:: DATA SECTION
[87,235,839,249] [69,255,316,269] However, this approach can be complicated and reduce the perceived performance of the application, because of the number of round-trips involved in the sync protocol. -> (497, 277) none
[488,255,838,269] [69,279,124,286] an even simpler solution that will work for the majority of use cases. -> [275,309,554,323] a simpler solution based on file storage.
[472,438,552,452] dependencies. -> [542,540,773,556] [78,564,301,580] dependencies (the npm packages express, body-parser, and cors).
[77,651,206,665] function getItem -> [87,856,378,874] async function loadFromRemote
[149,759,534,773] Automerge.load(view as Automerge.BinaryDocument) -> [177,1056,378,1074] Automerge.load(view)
::::
:: DATA SECTION
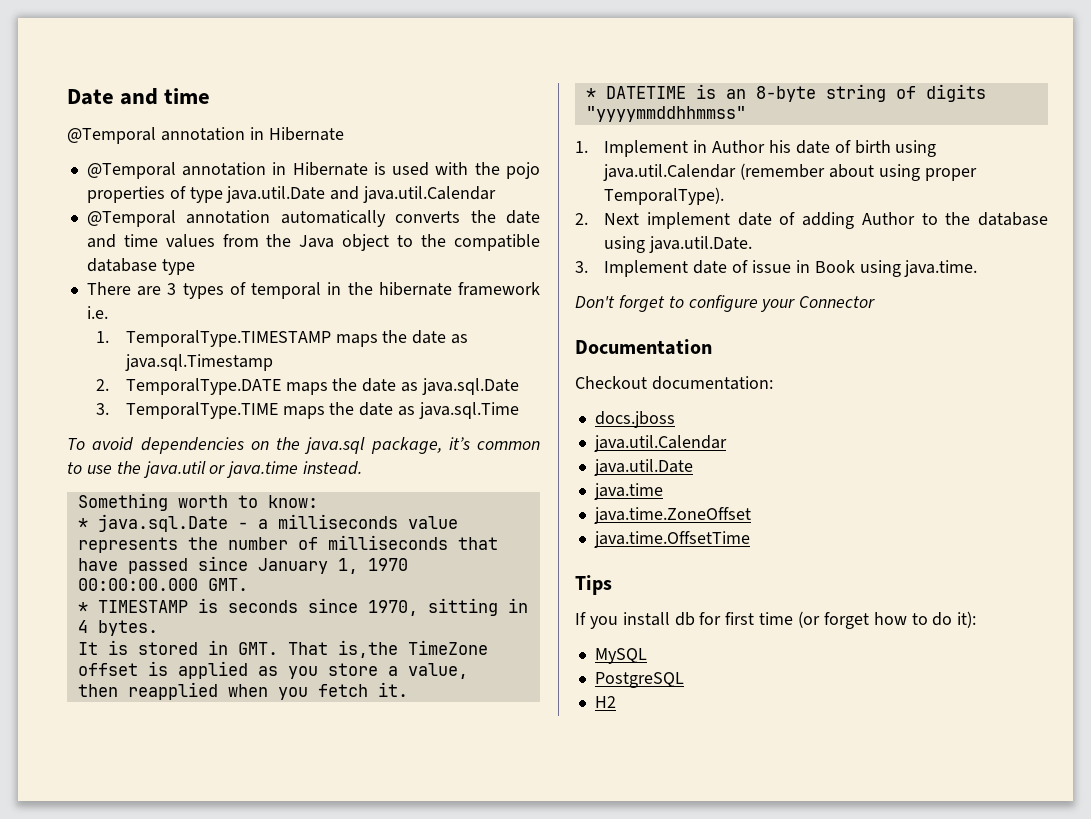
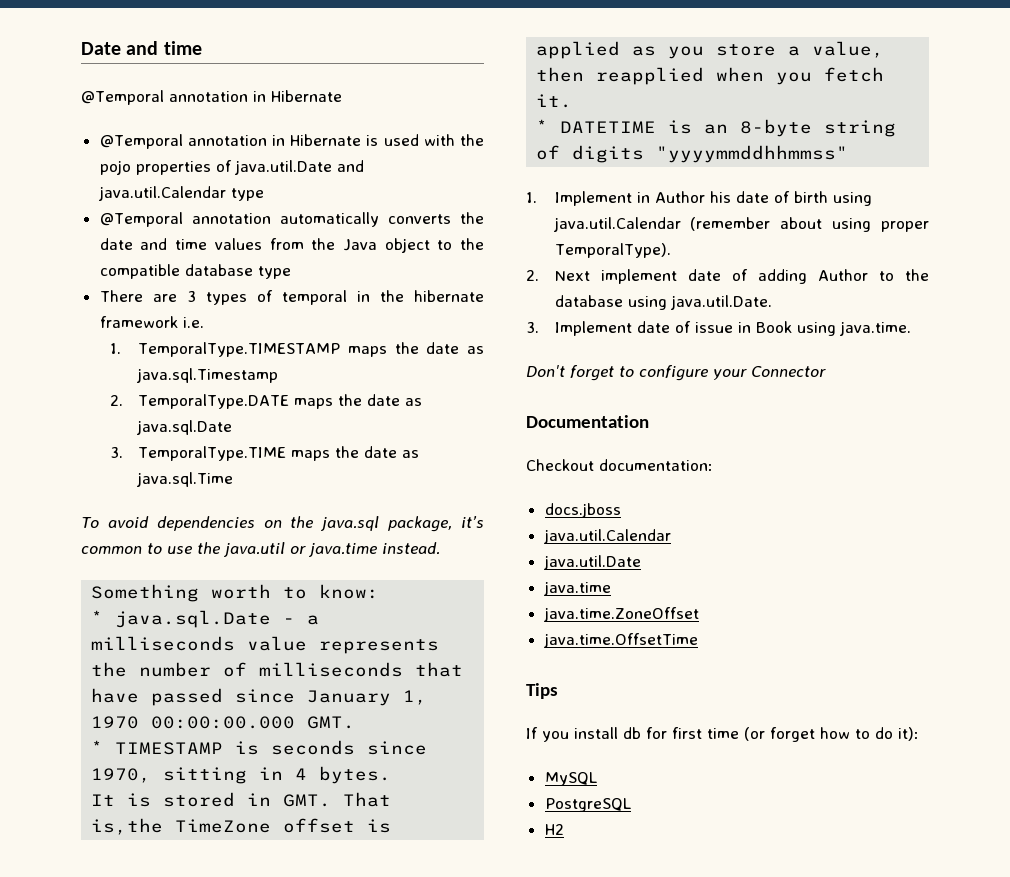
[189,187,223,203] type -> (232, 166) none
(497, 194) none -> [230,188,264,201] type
::::
:: DATA SECTION
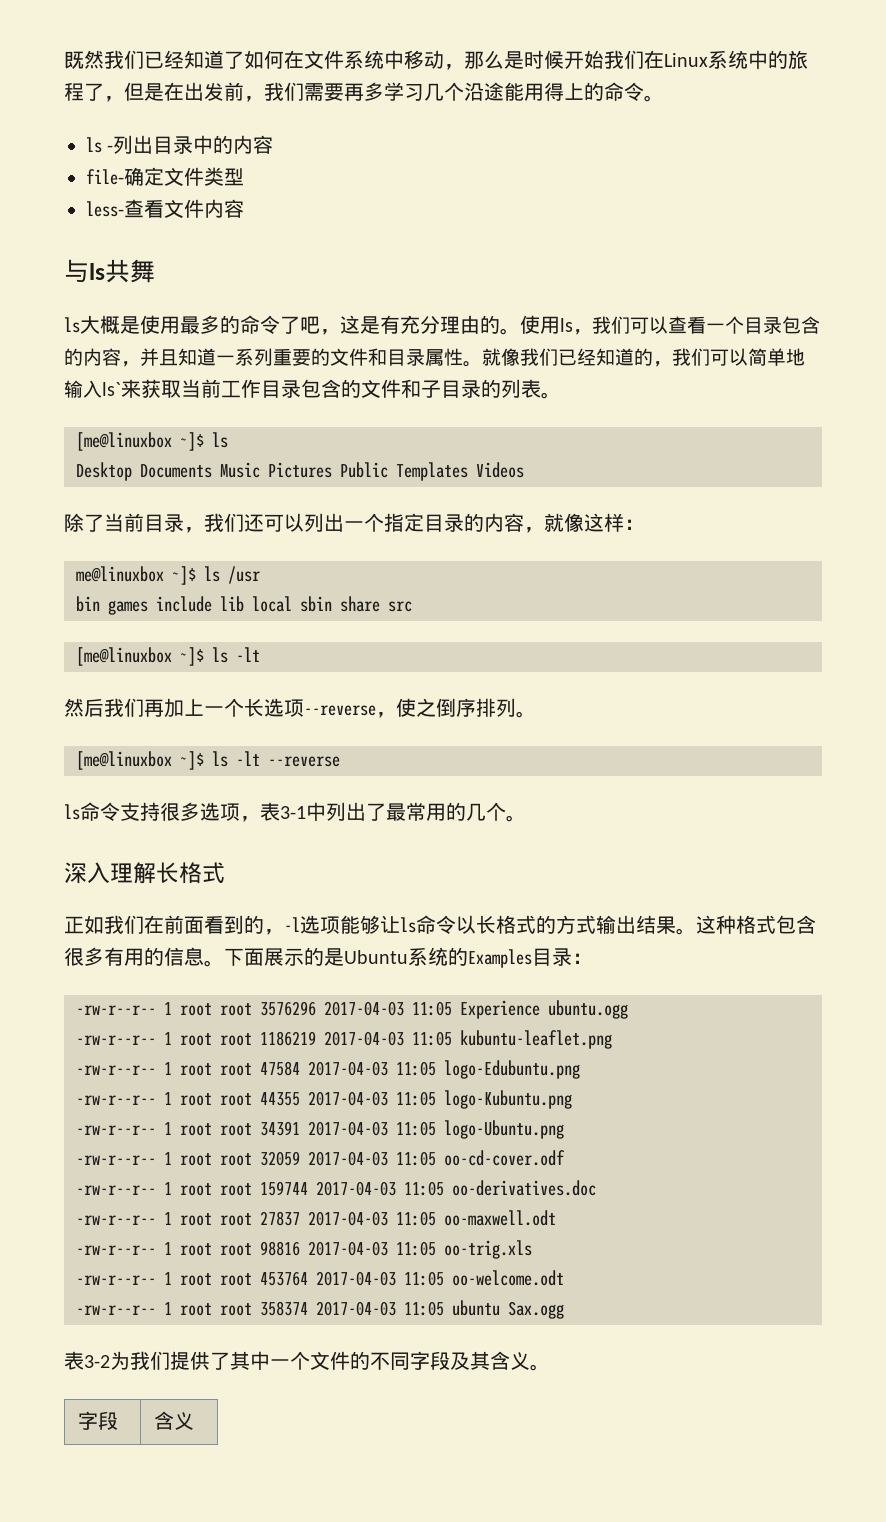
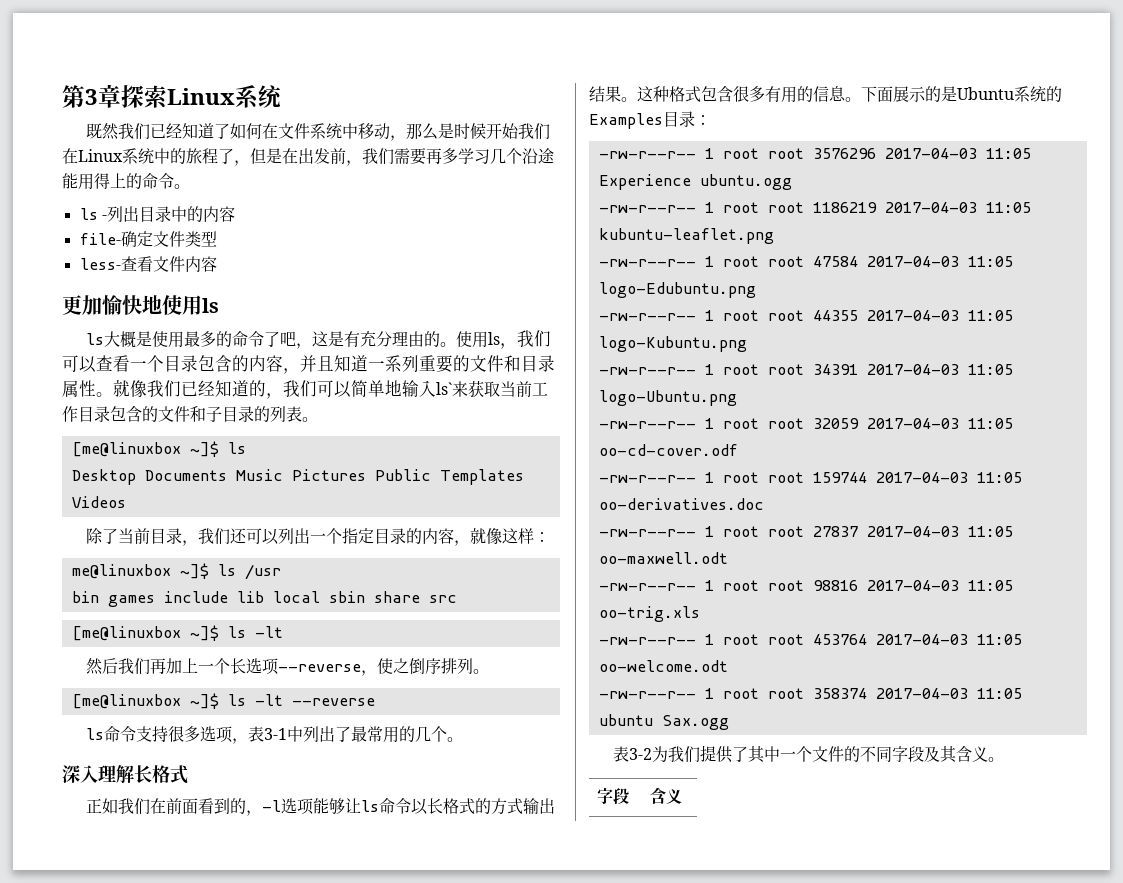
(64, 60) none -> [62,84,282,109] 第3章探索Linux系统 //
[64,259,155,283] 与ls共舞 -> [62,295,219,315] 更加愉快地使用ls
::::
→ TASK ITEM: An exact copy of the lines above, from the one containing "(64, 60) none" through the one containing "[64,259,155,283] 与ls共舞 ->", is the whole of the answer.

→ RESULT OF THE TASK:
(64, 60) none -> [62,84,282,109] 第3章探索Linux系统 //
[64,259,155,283] 与ls共舞 -> [62,295,219,315] 更加愉快地使用ls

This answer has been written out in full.